### RECORD EXTRACTS
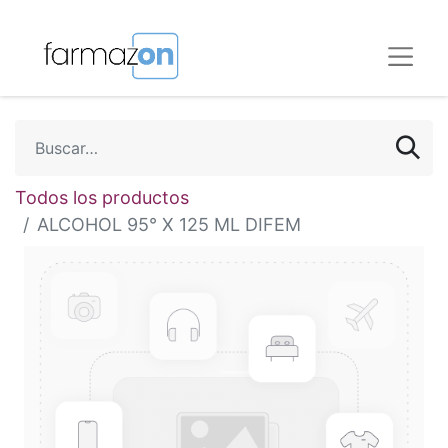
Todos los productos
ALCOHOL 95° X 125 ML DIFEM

* * *

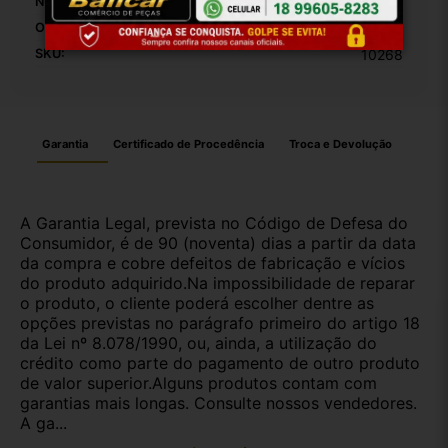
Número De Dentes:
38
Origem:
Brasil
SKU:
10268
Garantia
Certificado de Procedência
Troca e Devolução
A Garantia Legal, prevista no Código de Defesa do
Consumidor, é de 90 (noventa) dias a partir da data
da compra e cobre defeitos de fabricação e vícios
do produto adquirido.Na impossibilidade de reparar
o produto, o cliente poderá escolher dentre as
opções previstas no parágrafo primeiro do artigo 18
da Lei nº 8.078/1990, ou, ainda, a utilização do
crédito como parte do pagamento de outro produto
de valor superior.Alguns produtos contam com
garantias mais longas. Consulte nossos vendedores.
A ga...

### EXERCISE DETAILS
Among the lines above, repeat exactly those from the line with "o produto, o" to the line with "de valor superior.Alguns produtos contam com", counting both ends.

### SOLUTION TO THIS TASK
o produto, o cliente poderá escolher dentre as
opções previstas no parágrafo primeiro do artigo 18
da Lei nº 8.078/1990, ou, ainda, a utilização do
crédito como parte do pagamento de outro produto
de valor superior.Alguns produtos contam com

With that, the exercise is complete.